L’usine Canton de Nissan fait partie de l’une des trois seules installations de Nissan dans le monde, les deux autres se trouvant dans le Tennessee, au sein de laquelle les travailleurs ne sont pas représentés par un syndicat. Cette semaine, les employés ont annoncé leur intention de demander la tenue de l’élection des représentants des travailleurs manuels du 31 juillet au 1er août.

« Ce que veulent les employés de chez Nissan, ce sont des salaires équitables pour tous, de meilleures prestations, la fin des quotas de production déraisonnables et des conditions de travail dangereuses dans le Mississippi », a indiqué Nina Dumas, une technicienne de chez Nissan, employée dans l’usine durant cinq ans. « La compagnie ne respecte pas nos droits. Il est temps de créer un syndicat à l’usine Canton ».

L’usine Canton affiche un sombre tableau en matière d’abus relatifs au travail, et le Bureau national des relations du travail [National Labor Relations Board (NLRB)], une agence du gouvernement américain, a accusé Nissan:

  • de menacer, d’empêcher et de contraindre les employés dans l’exercice de leur droit à former un syndicat,
  • de menacer de fermer l’usine si les travailleurs se syndiquent,
  • de menacer de falsifier les dossiers du personnel pour exercer des représailles contre les travailleurs,
  • d’instituer illégalement une politique imposant le port d’un uniforme dans l’enceinte de l’usine, interdisant dans la pratique aux travailleurs de porter des t-shirts favorables au syndicat.

« Lorsque nous revendiquons des protections fondamentales, Nissan nous menace et nous harcèle », a indiqué McRay Johnson, un technicien employé également à l’usine Canton pendant cinq ans. « Les employés ont besoin et méritent d’être représentés au travail ».

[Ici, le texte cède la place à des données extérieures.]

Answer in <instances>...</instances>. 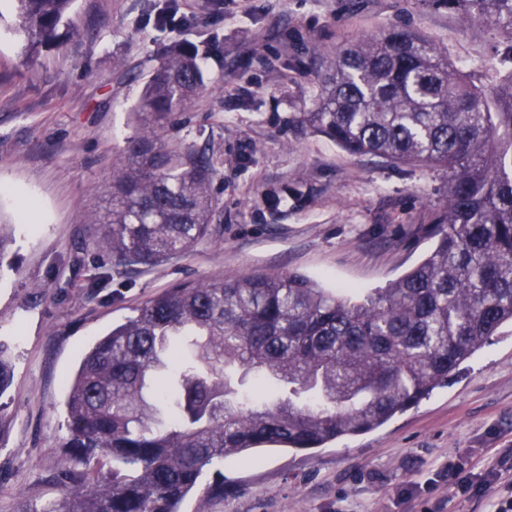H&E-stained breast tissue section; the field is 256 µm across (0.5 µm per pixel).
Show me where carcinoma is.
<instances>
[{
    "label": "carcinoma",
    "mask_w": 512,
    "mask_h": 512,
    "mask_svg": "<svg viewBox=\"0 0 512 512\" xmlns=\"http://www.w3.org/2000/svg\"><path fill=\"white\" fill-rule=\"evenodd\" d=\"M30 48L58 43L73 0H16ZM512 44V0H443ZM206 83L198 49L172 46L133 112L90 223L116 269L152 267L208 239L210 159L172 148L171 117ZM302 126L351 154L448 171L432 250L363 297L298 273L179 284L86 354L69 386L66 496L43 512H180L211 466L262 447L321 448L376 429L448 381L512 325V69L488 84L406 29L346 44ZM12 366L0 350V395ZM105 459L112 479L87 465Z\"/></svg>",
    "instance_id": "carcinoma-1"
}]
</instances>
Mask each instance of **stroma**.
<instances>
[{
  "label": "stroma",
  "instance_id": "1",
  "mask_svg": "<svg viewBox=\"0 0 512 512\" xmlns=\"http://www.w3.org/2000/svg\"><path fill=\"white\" fill-rule=\"evenodd\" d=\"M190 15L158 24L171 9ZM63 45L31 51L13 0H0V346L13 362L0 396V512L60 498L68 436L65 381L94 343L148 299L185 282L251 271L301 273L370 293L433 247L448 175L352 155L301 126L323 61L393 26L423 35L488 83L502 33L434 0H75ZM204 56L207 82L170 144L216 171L211 237L127 274L92 249L88 216L137 128L133 108L170 45ZM512 327L447 387L369 433L322 448L257 449L225 459L224 493L181 512H493L512 494ZM495 472L480 496L455 494L451 466Z\"/></svg>",
  "mask_w": 512,
  "mask_h": 512
}]
</instances>
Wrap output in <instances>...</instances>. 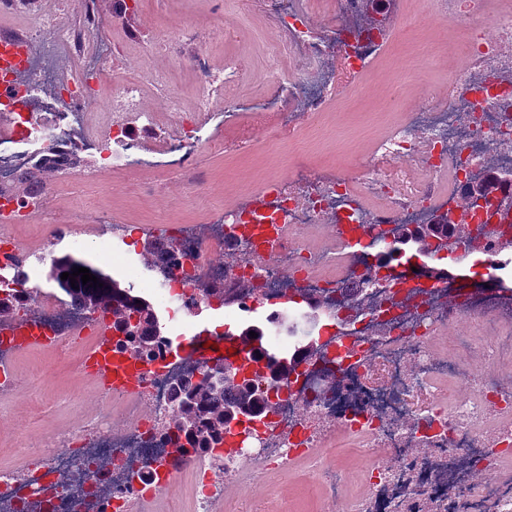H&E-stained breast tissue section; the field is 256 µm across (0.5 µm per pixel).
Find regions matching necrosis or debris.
<instances>
[{"label":"necrosis or debris","instance_id":"necrosis-or-debris-1","mask_svg":"<svg viewBox=\"0 0 512 512\" xmlns=\"http://www.w3.org/2000/svg\"><path fill=\"white\" fill-rule=\"evenodd\" d=\"M8 2L29 25L0 55V133L10 143L0 148V184L44 158L57 160L59 180H82L69 159L88 155L97 176L151 172L150 199L164 177H195L197 146L225 150L204 129L239 105L248 120L233 132L238 142L287 145L289 163L258 176L205 228L164 225L182 249L164 255L166 277L139 294L187 328L202 308L223 309L236 330L268 337V359H296L300 370L282 375L278 397L233 447L187 457L166 440L177 424L172 393L206 363L173 357L165 333L148 351L126 345L141 365L137 393H101L79 429L47 433L20 466H0V512H136L148 495L165 512H296L252 488L273 473L291 477L298 463L303 496L345 512H512V0H423L394 16L393 28L370 30L360 21L365 0H260L276 34L258 69L238 60L214 67L204 32L175 20L147 50L189 62L190 93L151 68L108 88L119 48L94 39L102 20L92 0H60L58 16L37 0ZM441 22L459 33L464 60L447 87L428 86L408 108L393 87L396 119L371 150L314 166L300 144L330 134L333 107L358 92L399 31ZM246 86L254 93L245 99ZM148 88L157 110L143 106ZM484 182L491 208L461 207ZM54 191L0 194V284L19 297L15 319L0 322V396L26 407L54 371L18 372L27 349L16 325H31L79 381L93 378L104 327L32 284L20 233L36 219L59 232ZM457 211L463 219L444 225ZM328 224L332 249L321 244ZM430 227L429 245L467 244L470 265L454 275L421 265L413 285L397 273L399 235ZM489 471L496 483L482 482Z\"/></svg>","mask_w":512,"mask_h":512}]
</instances>
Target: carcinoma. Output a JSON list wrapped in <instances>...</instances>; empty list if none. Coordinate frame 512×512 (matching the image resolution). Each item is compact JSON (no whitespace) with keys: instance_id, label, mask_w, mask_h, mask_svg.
I'll return each instance as SVG.
<instances>
[{"instance_id":"carcinoma-1","label":"carcinoma","mask_w":512,"mask_h":512,"mask_svg":"<svg viewBox=\"0 0 512 512\" xmlns=\"http://www.w3.org/2000/svg\"><path fill=\"white\" fill-rule=\"evenodd\" d=\"M53 167L47 163H38L35 168L21 180L23 185H35L52 176ZM82 263L68 257L51 260L50 276L60 280L62 273L73 272ZM94 273V270H89ZM96 274V273H94ZM102 286L92 287L82 283L81 277H76V283L65 280L67 294L91 312L104 309L113 317V326L116 328L128 323L131 317L138 318L139 344L149 343L151 336L155 335L154 312L151 306L142 301L140 303L130 299L121 292L119 284L101 274H96ZM255 385L237 384L235 377L224 374V379L218 384L203 380L197 384H185L174 391V401L179 412L177 434L173 442L177 447H183L181 437H186L187 443L194 448H205L217 440L224 431V424L230 418L249 409L255 410L265 404V400L258 399L256 384L260 379H254Z\"/></svg>"}]
</instances>
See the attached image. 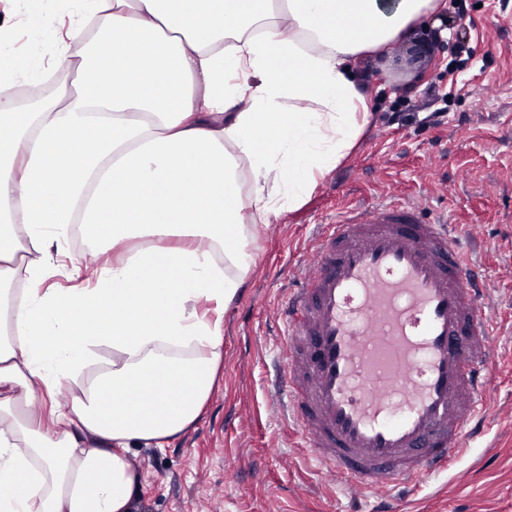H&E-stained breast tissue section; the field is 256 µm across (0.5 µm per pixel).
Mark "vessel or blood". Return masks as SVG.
Returning <instances> with one entry per match:
<instances>
[{
    "instance_id": "b4317fda",
    "label": "vessel or blood",
    "mask_w": 512,
    "mask_h": 512,
    "mask_svg": "<svg viewBox=\"0 0 512 512\" xmlns=\"http://www.w3.org/2000/svg\"><path fill=\"white\" fill-rule=\"evenodd\" d=\"M270 400L352 490L448 470L488 410L494 306L453 220L391 199L319 225L275 312Z\"/></svg>"
}]
</instances>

En plus de la plainte déposée par le NLRB, l’Administration américaine de la sécurité et de la santé au travail [U.S. Occupational Safety and Health Administration (OSHA)] a publié des citations contre Nissan pour les violations de la législation fédérale en matière de sécurité et de santé commises à l’usine Canton. Les citations les plus récentes, datant de février 2017, ont jugé que la compagnie:

n’avait pas fourni un emploi et un lieu de travail exempt de risques connus comme ayant été à l’origine de décès d’employés ou leur ayant causé des blessures graves, ou susceptibles de provoquer ces morts et ces blessures.

« Chaque jour, nous risquons littéralement notre vie chez Nissan », a indiqué Rosiland Essex, un technicien qui a travaillé chez Nissan durant 14 ans. « Nous méritons mieux ».

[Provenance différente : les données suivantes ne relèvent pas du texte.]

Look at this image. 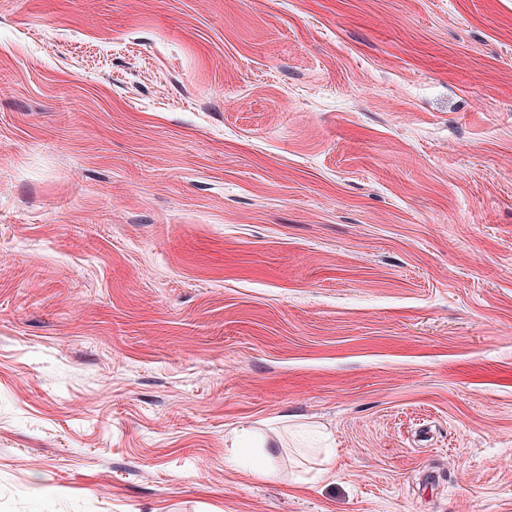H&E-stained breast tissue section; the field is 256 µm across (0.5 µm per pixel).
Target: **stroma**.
Returning <instances> with one entry per match:
<instances>
[{
    "label": "stroma",
    "mask_w": 512,
    "mask_h": 512,
    "mask_svg": "<svg viewBox=\"0 0 512 512\" xmlns=\"http://www.w3.org/2000/svg\"><path fill=\"white\" fill-rule=\"evenodd\" d=\"M0 512H512V0H0Z\"/></svg>",
    "instance_id": "35a3bbf8"
}]
</instances>
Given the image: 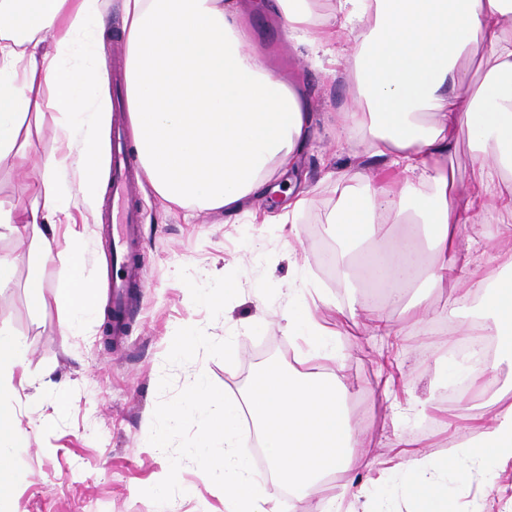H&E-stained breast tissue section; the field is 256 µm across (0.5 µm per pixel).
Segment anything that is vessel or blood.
Segmentation results:
<instances>
[{
	"mask_svg": "<svg viewBox=\"0 0 512 512\" xmlns=\"http://www.w3.org/2000/svg\"><path fill=\"white\" fill-rule=\"evenodd\" d=\"M114 213L108 214L107 223L112 226V304L123 309L135 288L143 284L137 251L143 245L139 217L131 201L139 194V180L135 175L127 142L116 136L112 148V180L110 183Z\"/></svg>",
	"mask_w": 512,
	"mask_h": 512,
	"instance_id": "b4317fda",
	"label": "vessel or blood"
}]
</instances>
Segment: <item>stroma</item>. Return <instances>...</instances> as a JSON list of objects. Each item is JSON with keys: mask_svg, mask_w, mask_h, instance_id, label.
Returning a JSON list of instances; mask_svg holds the SVG:
<instances>
[{"mask_svg": "<svg viewBox=\"0 0 512 512\" xmlns=\"http://www.w3.org/2000/svg\"><path fill=\"white\" fill-rule=\"evenodd\" d=\"M247 21L276 75L311 97L314 133L296 173L309 191V205L293 224L282 223L278 211L261 201L244 213L195 214L167 209L152 186L143 185L144 286L118 342L104 312L80 335H63L64 310L55 289L66 246L46 265L45 302L36 309L24 288L28 241H0V253L16 267L14 285L0 290V330L16 335L29 350L21 370L26 383L17 398L18 421L29 433L18 464L28 477L8 512H161L153 489L160 473L167 475L170 499L180 512H225L223 488L207 481L193 455L203 421L189 417L166 429L160 448L156 419L181 403L198 378L226 398H240L266 362L294 367L306 360V345L286 332L283 319L293 284L318 289L337 305L349 303L339 271H327L324 264L325 249L336 246L329 215L339 196L329 173L358 165L375 178L385 166L366 153L359 135L330 125V113L356 105V82L348 71L331 70L327 56L297 46L273 16L252 13ZM80 249L85 276L103 289V302H110L112 259L100 218H89ZM227 282L236 291L220 305L199 300V292L219 293ZM457 298L449 287L410 289L409 303L426 302L423 329L414 325L406 305L384 306V316L402 326L399 336L378 335L370 309H358L347 321L334 309L318 307L319 321L336 332L341 359L306 360L307 367L335 372L363 445L355 449L350 470L309 496L282 495V512H322L347 488L359 493L362 512H408L410 504L397 490L405 476L400 439L417 441L422 456L448 454L457 440L451 423L475 399L459 387L471 365L454 353L457 317L449 310ZM180 327L210 337L214 350L174 356L171 334ZM386 356L399 364L389 396L378 385ZM448 484L467 489L450 501V512L512 507V464L487 481L463 463Z\"/></svg>", "mask_w": 512, "mask_h": 512, "instance_id": "stroma-1", "label": "stroma"}]
</instances>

La direction de l’usine Canton a déjà fait savoir qu’elle ne soutenait pas la décision des travailleurs à se faire représenter.

Le Secrétaire général d’IndustriALL Global Union, Valter Sanches, a déclaré:

« Il est scandaleux que les travailleurs se voient refuser le droit fondamental de se syndiquer. IndustriALL continuera de soutenir le combat des travailleurs et nous demandons à Nissan de faciliter le vote ».

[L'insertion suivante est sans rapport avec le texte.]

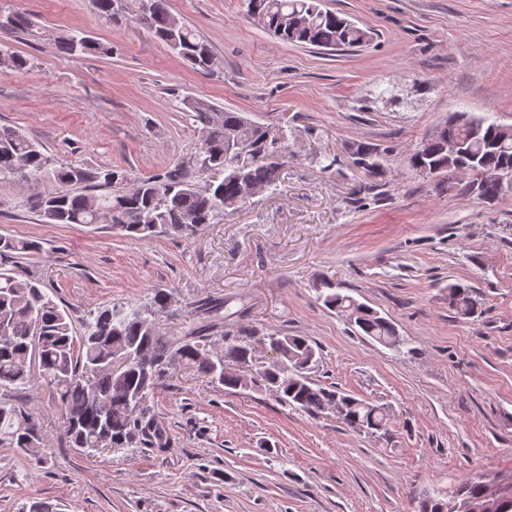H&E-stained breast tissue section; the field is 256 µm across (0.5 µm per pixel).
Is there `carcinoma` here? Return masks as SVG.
<instances>
[{"mask_svg": "<svg viewBox=\"0 0 512 512\" xmlns=\"http://www.w3.org/2000/svg\"><path fill=\"white\" fill-rule=\"evenodd\" d=\"M94 2L105 16L134 7L135 19L193 68L207 73L216 68L210 45L196 30L170 14L167 0ZM245 2L247 13L259 14V24L287 44L342 51L359 48L371 39L370 31L322 8V0ZM0 27L26 32L31 29V21L23 13L0 8ZM58 46L68 55H112V45L78 34L61 37ZM27 65V58L0 45L1 69L23 72ZM183 105L201 124L200 144L192 159L193 171L204 176L201 186L188 171L175 167L140 178L127 190L123 188L128 179L126 172L58 167L57 160L44 153L39 143L7 126H0V176L29 181L47 175L61 184L102 188L101 194L47 192L32 202V208L46 224H100L134 239L161 233L189 239L224 210L250 202L251 189L279 190L280 163L266 157L277 152L278 144L286 139L283 128L255 121L244 112L218 109L200 98H186ZM462 116L464 120L455 125V136L477 165L512 171V136L502 132L503 124L469 112ZM228 138L246 143L252 157L242 164L226 156L224 142ZM449 151L448 138L430 136L425 139L424 157L412 154L408 163L421 175L425 174L424 164L446 171ZM353 155L356 167L369 177L383 176L378 149L360 146ZM460 193L487 202L500 195L497 185L490 181L475 189L466 183ZM40 250L34 240L0 234V259H17ZM320 297L328 309L344 316L362 335L397 350L405 345L391 322L352 296L331 291ZM168 302L169 294L157 290L149 308L114 304L91 310L86 331L76 336L67 311L49 297L41 281L20 279L8 269L1 270L0 389L20 392L40 379L57 398L63 439L69 447L87 452L107 447L119 452L162 444L151 396L177 369L216 381L229 392L261 381L275 391L282 404L311 417L337 411L341 423L353 430L374 434L386 429L388 407L309 380L307 372L318 362L319 352L307 337L223 329L221 346L216 348L208 331L224 325L221 303L202 304L207 323L179 336H162L156 331L153 315L165 310ZM448 307L461 317H473L480 302L469 285L451 283ZM264 340L275 347L277 356L249 377L245 372L255 364L256 345ZM137 352L153 355L155 369L145 371L135 364L131 354ZM0 446L16 448L41 464L45 447L42 426L23 406L0 402ZM491 495L493 490L473 477L459 484L453 498L482 506ZM418 512H448V502L426 496L419 502Z\"/></svg>", "mask_w": 512, "mask_h": 512, "instance_id": "cac0c4a2", "label": "carcinoma"}]
</instances>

L’initiative des employés de chez Nissan de former un syndicat survient quatre mois après l’historique « défilé du Mississippi », lors duquel environ 5 000 travailleurs et militants pour les droits civiques ont convergé vers l’usine Canton pour demander à la compagnie de respecter les droits des travailleurs. Figuraient au nombre des participants à cette manifestation, organisée par la Mississippi Alliance for Fairness at Nissan (MAFFAN), une coalition de leaders des droits civiques, de ministres et de défenseurs des travailleurs, le Sénateur américain Bernie Sanders, le président du Sierra Club Aaron Mair, l’ancien président du NAACP Cornell William Brooks, l’acteur Danny Glover, ainsi que d’autres personnalités.